Plain-text document sources:
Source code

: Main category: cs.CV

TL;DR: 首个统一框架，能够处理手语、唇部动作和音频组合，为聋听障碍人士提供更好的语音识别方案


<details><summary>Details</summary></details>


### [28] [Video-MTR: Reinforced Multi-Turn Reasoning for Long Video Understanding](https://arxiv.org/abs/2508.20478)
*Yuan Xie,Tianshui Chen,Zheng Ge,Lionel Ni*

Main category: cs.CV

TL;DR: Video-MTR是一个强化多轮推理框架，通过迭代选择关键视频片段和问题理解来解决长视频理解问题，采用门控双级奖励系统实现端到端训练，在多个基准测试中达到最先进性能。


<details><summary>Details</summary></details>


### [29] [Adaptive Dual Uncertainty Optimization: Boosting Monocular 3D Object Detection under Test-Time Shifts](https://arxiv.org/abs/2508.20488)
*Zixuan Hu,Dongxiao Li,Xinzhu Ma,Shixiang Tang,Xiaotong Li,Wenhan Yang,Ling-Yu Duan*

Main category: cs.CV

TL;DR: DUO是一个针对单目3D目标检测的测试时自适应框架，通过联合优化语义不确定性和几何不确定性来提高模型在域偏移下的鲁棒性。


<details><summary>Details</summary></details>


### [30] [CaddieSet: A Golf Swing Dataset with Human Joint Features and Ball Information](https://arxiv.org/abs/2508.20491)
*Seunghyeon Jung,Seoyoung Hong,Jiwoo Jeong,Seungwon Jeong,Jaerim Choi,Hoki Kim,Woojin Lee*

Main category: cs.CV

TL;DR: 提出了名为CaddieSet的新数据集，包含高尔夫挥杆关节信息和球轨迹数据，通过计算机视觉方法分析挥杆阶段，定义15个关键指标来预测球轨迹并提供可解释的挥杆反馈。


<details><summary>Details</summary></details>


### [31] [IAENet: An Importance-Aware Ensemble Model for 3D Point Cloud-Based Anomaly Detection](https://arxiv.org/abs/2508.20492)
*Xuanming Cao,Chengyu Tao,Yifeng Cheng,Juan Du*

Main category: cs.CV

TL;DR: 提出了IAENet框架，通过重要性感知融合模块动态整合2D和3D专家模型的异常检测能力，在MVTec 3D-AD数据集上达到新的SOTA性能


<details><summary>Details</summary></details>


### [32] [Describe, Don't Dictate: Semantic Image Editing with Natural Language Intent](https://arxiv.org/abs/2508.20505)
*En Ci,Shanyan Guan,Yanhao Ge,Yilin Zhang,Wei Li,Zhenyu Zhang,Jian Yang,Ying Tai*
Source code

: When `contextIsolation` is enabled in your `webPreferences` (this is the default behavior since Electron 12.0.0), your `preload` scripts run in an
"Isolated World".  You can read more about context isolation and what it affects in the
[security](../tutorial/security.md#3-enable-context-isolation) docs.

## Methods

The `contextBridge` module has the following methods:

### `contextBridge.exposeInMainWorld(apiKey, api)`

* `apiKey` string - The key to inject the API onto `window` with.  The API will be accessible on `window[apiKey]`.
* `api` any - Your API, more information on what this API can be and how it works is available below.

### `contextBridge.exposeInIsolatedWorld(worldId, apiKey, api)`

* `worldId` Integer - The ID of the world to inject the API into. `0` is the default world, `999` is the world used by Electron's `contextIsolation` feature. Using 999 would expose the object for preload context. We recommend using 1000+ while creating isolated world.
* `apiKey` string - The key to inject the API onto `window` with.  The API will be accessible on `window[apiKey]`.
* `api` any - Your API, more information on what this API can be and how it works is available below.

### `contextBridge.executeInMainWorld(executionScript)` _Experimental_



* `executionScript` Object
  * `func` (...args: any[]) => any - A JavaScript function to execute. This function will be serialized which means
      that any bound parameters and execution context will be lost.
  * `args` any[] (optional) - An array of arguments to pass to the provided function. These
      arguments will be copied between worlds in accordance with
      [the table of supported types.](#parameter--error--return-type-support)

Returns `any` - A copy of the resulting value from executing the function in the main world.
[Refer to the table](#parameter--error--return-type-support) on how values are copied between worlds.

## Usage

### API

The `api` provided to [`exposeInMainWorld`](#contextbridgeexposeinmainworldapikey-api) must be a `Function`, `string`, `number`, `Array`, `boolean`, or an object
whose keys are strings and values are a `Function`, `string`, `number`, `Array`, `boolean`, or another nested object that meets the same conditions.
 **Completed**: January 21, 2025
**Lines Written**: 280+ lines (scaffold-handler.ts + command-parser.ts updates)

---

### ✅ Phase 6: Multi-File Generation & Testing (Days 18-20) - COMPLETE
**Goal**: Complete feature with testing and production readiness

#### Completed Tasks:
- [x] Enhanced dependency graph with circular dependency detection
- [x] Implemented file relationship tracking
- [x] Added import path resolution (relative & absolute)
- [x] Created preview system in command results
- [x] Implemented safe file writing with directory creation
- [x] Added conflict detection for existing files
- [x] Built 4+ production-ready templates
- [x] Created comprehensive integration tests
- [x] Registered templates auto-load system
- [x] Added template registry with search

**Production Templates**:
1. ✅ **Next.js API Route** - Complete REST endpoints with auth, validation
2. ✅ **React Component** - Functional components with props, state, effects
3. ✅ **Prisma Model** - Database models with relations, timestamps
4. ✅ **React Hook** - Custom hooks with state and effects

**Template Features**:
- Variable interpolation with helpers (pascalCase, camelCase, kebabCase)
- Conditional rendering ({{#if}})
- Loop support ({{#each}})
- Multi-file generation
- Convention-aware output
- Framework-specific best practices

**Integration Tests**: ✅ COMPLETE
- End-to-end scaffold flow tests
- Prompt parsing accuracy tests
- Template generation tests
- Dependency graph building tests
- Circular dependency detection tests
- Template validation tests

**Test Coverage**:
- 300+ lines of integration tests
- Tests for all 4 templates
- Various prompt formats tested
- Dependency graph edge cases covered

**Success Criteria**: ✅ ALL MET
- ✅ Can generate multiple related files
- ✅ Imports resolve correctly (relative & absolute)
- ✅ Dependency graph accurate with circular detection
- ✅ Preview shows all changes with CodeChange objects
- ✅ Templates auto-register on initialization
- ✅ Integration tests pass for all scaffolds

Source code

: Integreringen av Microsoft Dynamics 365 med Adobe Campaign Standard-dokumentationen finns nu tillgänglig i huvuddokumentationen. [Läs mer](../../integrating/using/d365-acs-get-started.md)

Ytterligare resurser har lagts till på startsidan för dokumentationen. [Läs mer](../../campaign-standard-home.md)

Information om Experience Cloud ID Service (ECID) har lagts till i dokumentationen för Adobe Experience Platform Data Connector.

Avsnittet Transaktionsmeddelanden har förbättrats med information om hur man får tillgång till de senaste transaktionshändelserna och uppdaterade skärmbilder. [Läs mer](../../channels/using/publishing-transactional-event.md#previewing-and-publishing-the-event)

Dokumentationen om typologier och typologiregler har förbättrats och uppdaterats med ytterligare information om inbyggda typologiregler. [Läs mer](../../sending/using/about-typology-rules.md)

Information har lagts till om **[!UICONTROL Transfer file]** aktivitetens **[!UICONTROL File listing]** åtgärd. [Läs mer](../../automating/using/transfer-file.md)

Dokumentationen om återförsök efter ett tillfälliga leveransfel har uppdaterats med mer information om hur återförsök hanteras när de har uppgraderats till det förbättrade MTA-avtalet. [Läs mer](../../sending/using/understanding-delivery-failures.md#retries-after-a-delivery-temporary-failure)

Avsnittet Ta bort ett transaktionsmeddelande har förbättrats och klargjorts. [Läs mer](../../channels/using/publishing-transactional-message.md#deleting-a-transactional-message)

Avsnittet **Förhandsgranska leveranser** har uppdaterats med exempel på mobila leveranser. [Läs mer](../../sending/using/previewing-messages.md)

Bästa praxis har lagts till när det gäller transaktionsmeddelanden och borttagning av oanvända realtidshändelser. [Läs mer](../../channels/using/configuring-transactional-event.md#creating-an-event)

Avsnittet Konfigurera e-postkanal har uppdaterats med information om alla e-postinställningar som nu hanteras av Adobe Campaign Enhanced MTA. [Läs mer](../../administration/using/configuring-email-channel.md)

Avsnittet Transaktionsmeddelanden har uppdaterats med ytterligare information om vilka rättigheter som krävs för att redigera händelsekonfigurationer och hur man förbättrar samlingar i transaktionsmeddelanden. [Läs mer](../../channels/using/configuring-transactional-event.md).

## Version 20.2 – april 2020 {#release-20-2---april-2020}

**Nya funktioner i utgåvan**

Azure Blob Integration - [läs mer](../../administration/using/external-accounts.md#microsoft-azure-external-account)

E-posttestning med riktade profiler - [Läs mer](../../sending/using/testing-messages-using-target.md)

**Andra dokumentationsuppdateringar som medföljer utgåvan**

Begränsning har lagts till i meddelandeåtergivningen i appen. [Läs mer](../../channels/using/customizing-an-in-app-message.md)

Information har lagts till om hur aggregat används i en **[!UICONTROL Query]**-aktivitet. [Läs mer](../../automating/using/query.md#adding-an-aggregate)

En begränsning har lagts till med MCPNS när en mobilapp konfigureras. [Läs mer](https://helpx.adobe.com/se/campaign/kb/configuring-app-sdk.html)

PROBLEM DETAILS: Read through the records above and copy the lines that contain "configuring".

YOUR SOLUTION:
Bästa praxis har lagts till när det gäller transaktionsmeddelanden och borttagning av oanvända realtidshändelser. [Läs mer](../../channels/using/configuring-transactional-event.md#creating-an-event)
Avsnittet Konfigurera e-postkanal har uppdaterats med information om alla e-postinställningar som nu hanteras av Adobe Campaign Enhanced MTA. [Läs mer](../../administration/using/configuring-email-channel.md)
Avsnittet Transaktionsmeddelanden har uppdaterats med ytterligare information om vilka rättigheter som krävs för att redigera händelsekonfigurationer och hur man förbättrar samlingar i transaktionsmeddelanden. [Läs mer](../../channels/using/configuring-transactional-event.md).
En begränsning har lagts till med MCPNS när en mobilapp konfigureras. [Läs mer](https://helpx.adobe.com/se/campaign/kb/configuring-app-sdk.html)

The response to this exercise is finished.